Parece que algunas de estas personas no tienen ya ningún anhelo, sino un resentimiento profundo hacia las mujeres y a la sociedad en general; a las primeras porque no los quieren como son (lo que sea que eso signifique) y a la segunda porque genera las normas culturales que los catalogan como gente disvaliosa. La cultura de la deshumanización se junta con cierto narcisismo victimista y la posibilidad de la generación de grupos en el anonimato ha provocado una violencia en redes que a veces ha requerido desde la censura hasta las investigaciones penales.
Lo interesante es el análisis de los factores estructurales que posibilitan este desastre. Empieza por la economía afectiva de la precariedad: jornadas eternas, sueldos que no alcanzan y ciudades hostiles erosionan habilidades sociales y tiempo disponible para vínculos. A eso se suma una pedagogía sentimental tercerizada en pornografía y algoritmos, que convierten el deseo en un mercado de subastas donde el cuerpo es interfaz y la comparación infinita es regla.
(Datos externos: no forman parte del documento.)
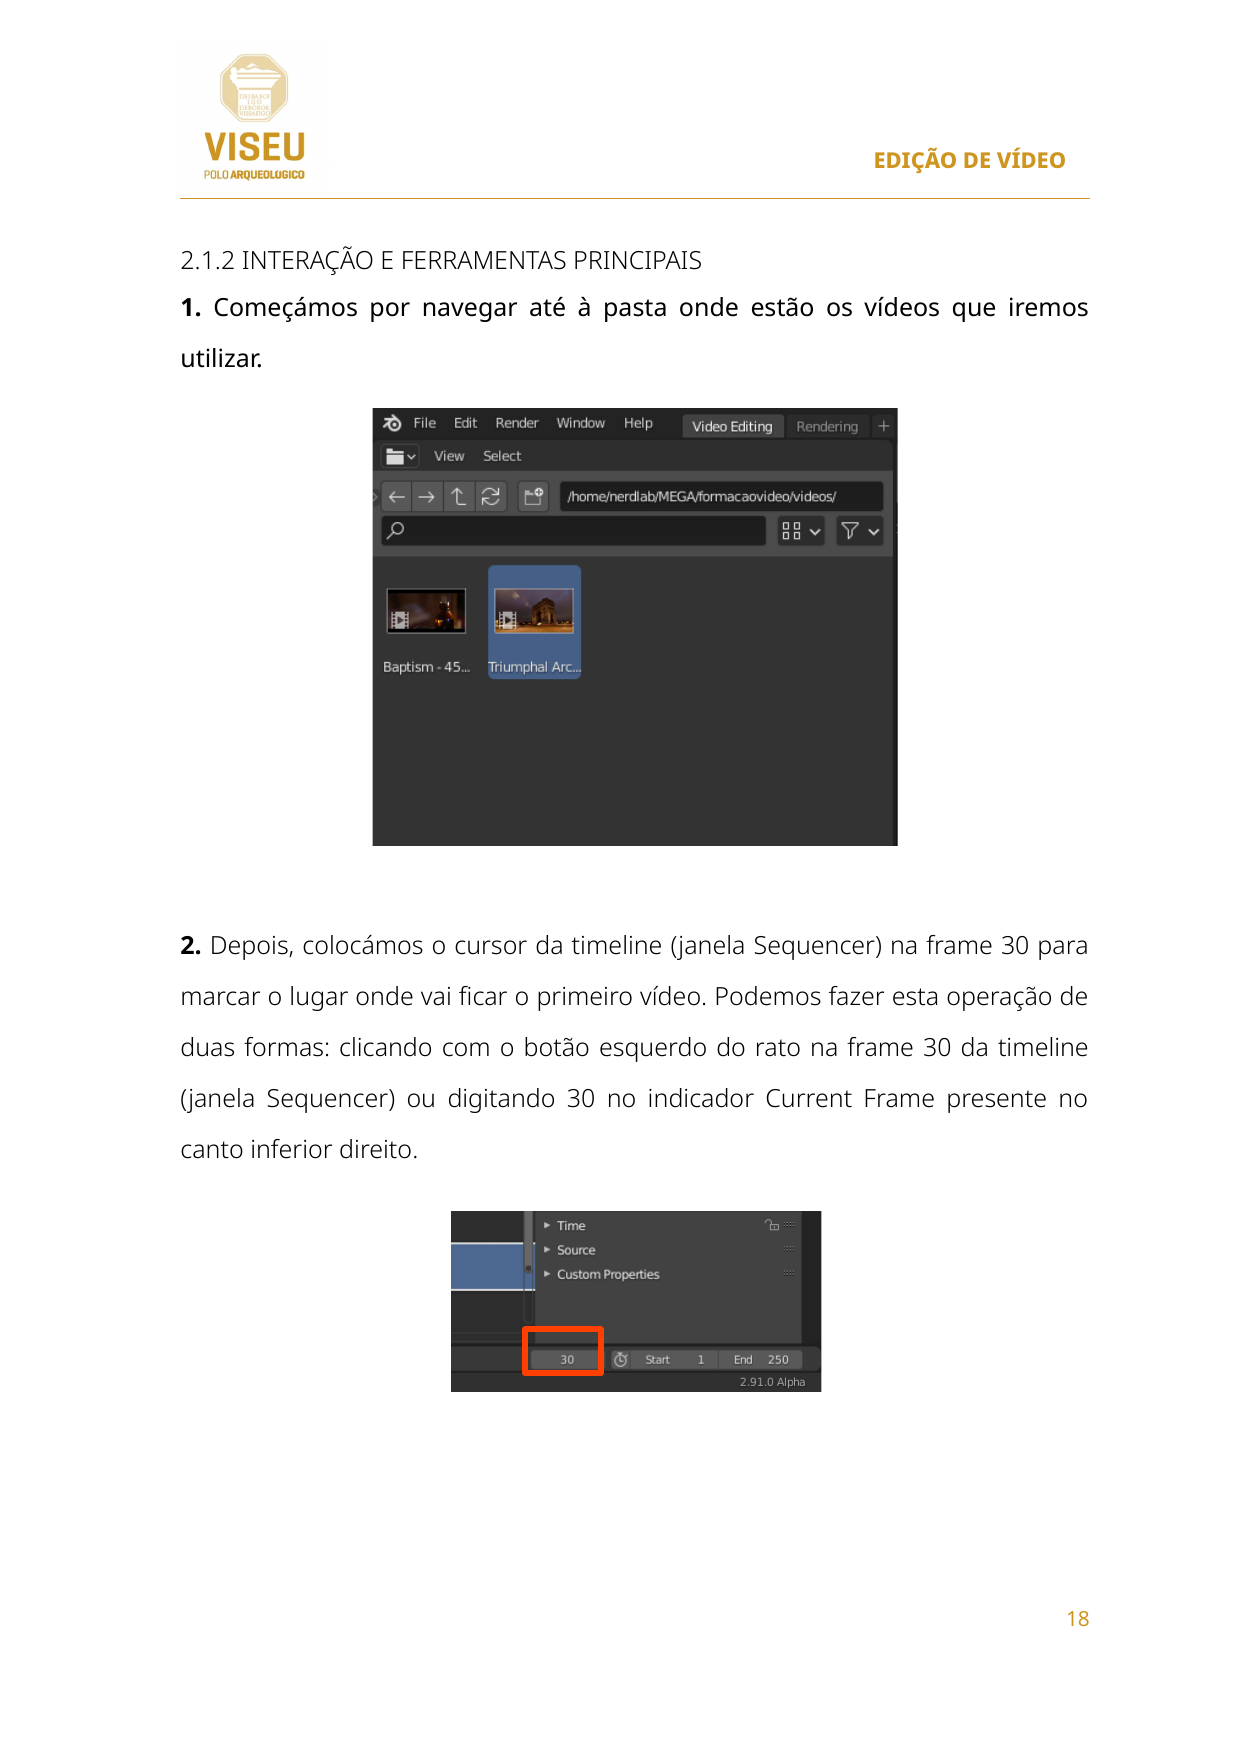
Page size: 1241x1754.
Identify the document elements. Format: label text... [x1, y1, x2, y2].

text 2. Depois, colocámos o cursor da timeline (janela Sequencer) na frame 30 para marcar o lugar onde vai ficar o primeiro vídeo. Podemos fazer esta operação de duas formas: clicando com o botão esquerdo do rato na frame 30 da timeline (janela Sequencer) ou digitando 30 no indicador Current Frame presente no canto inferior direito. [180, 928, 1090, 1166]
picture [451, 1211, 822, 1392]
text 1. Começámos por navegar até à pasta onde estão os vídeos que iremos utilizar. [180, 289, 1090, 374]
picture [372, 408, 898, 846]
subtitle 2.1.2 Interação e ferramentas principais [180, 243, 1090, 277]
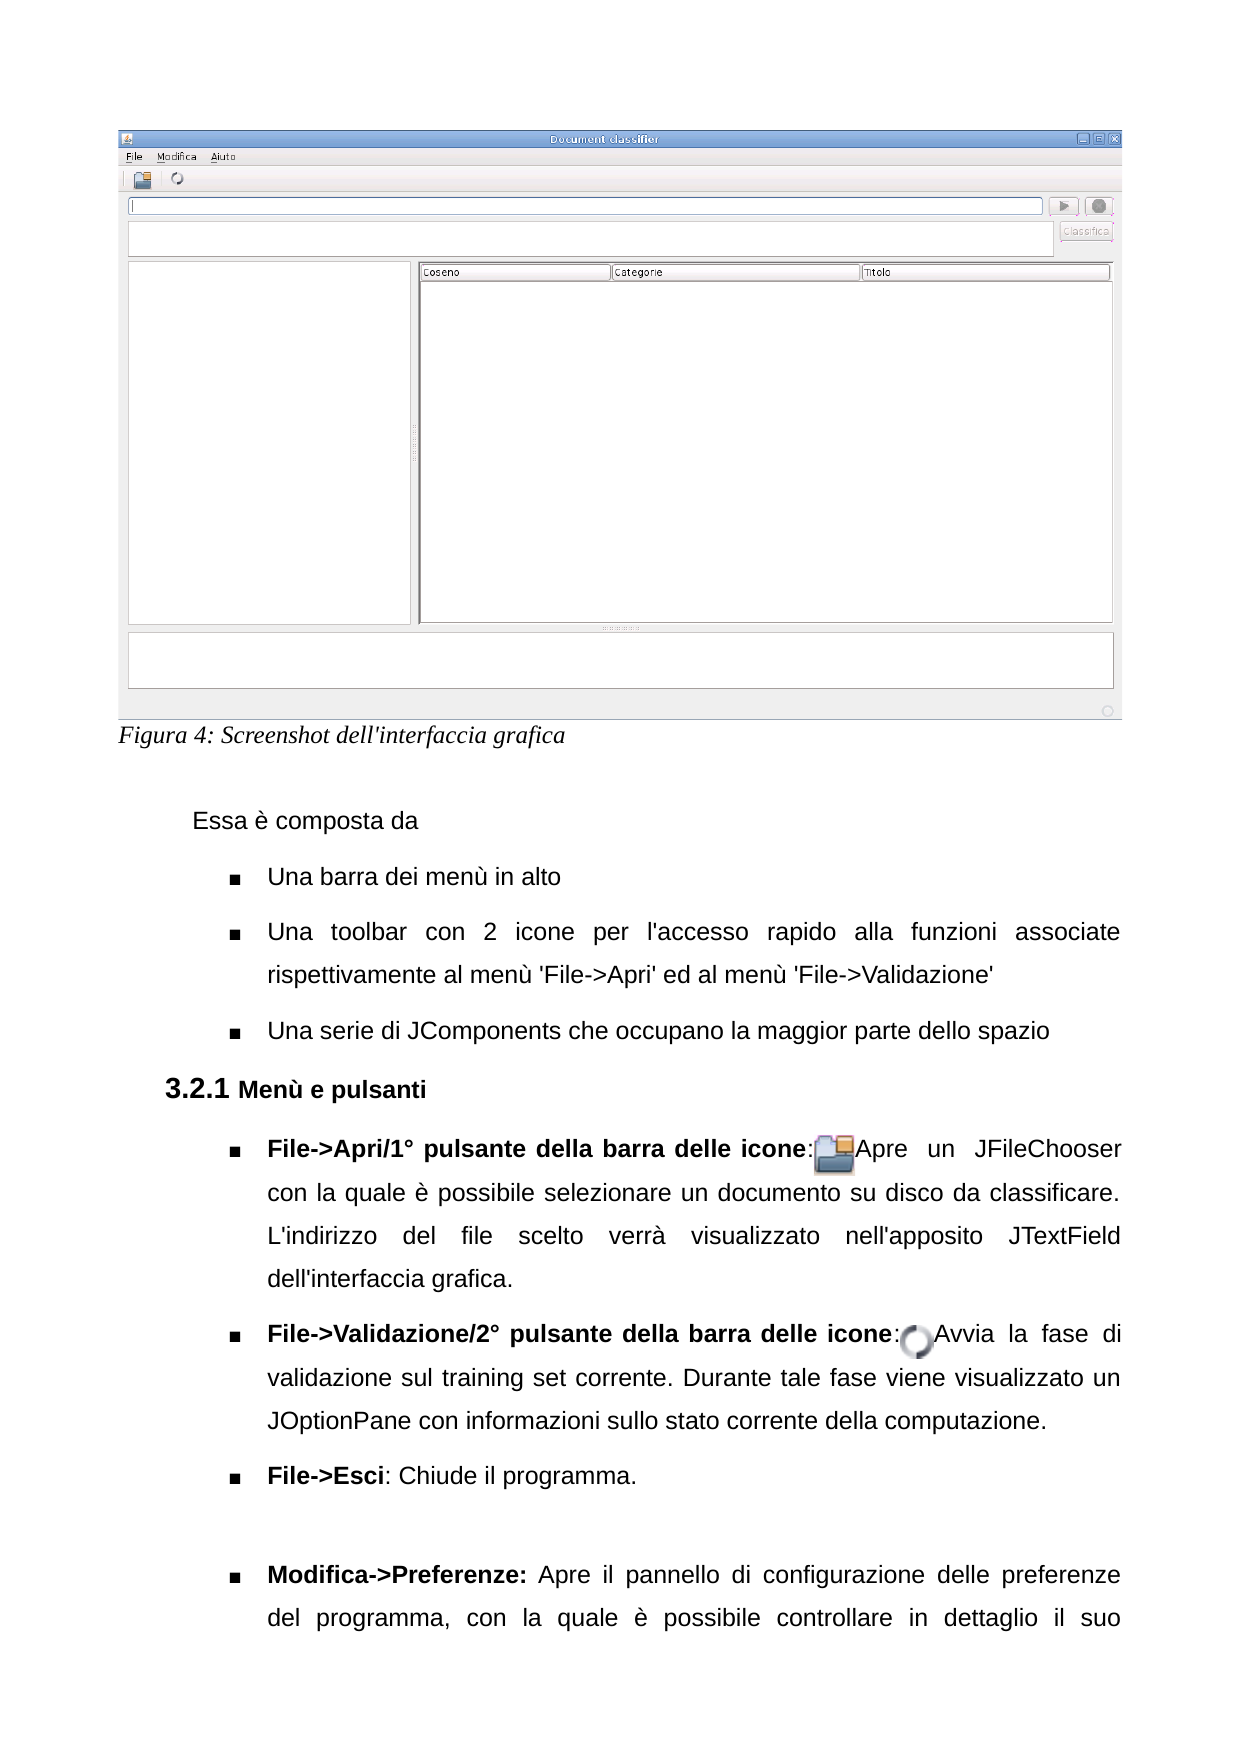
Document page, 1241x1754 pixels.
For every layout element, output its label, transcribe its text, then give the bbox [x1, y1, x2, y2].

list Modifica->Preferenze: Apre il pannello di configurazione delle preferenze del programma, con la quale è possibile controllare in dettaglio il suo [229, 1560, 1122, 1632]
list File->Validazione/2° pulsante della barra delle icone: Avvia la fase di validazione sul training set corrente. Durante tale fase viene visualizzato un JOptionPane con informazioni sullo stato corrente della computazione. [229, 1319, 1122, 1434]
picture [118, 130, 1123, 720]
text Figura 4: Screenshot dell'interfaccia grafica [118, 720, 1122, 748]
list Una toolbar con 2 icone per l'accesso rapido alla funzioni associate rispettivamente al menù 'File->Apri' ed al menù 'File->Validazione' [229, 917, 1122, 989]
text Essa è composta da [192, 748, 1122, 835]
list File->Esci: Chiude il programma. [229, 1461, 1122, 1533]
picture [813, 1134, 856, 1176]
list File->Apri/1° pulsante della barra delle icone: Apre un JFileChooser con la quale è possibile selezionare un documento su disco da classificare. L'indirizzo del file scelto verrà visualizzato nell'apposito JTextField dell'interfaccia grafica. [229, 1134, 1122, 1292]
list Una serie di JComponents che occupano la maggior parte dello spazio [229, 1016, 1122, 1045]
text [118, 118, 1122, 130]
list Menù e pulsanti [157, 1072, 1122, 1105]
list Una barra dei menù in alto [229, 862, 1122, 890]
picture [900, 1325, 934, 1359]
Las plataformas, con su ingeniería de la adicción, premian el enojo, diseñan jerarquías estéticas y producen mapas de valor en los que muchos se sienten mercancía defectuosa. En paralelo, los modelos de masculinidad siguen atascados entre la hombría invulnerable y la autoayuda motivacional; si fallas, la culpa es tuya, pero si te muestras frágil, pierdes estatus (y yo creo que con razón, pero es que yo estoy muy maleducado). La salud mental, además, es un lujo: terapia inaccesible, escuelas sin educación socioemocional y familias entrenadas en el silencio. ¿Y el Estado? Llega tarde o mal, criminalizando o moralizando, casi nunca acompañando. La salida, si la hay, requiere alfabetización digital crítica, espacios mixtos de convivencia que no estén mediados por consumo, políticas de cuidado para varones y mujeres, y una conversación pública que trate el deseo sin catecismos ni cinismo. No para absolver violencias, sino para desmontar sus incubadoras. Y paciencia colectiva para reaprender a vincularnos mejor. Porque como siempre dices Salazar Elena, desarmar el rencor exige menos dogma y más encuentro.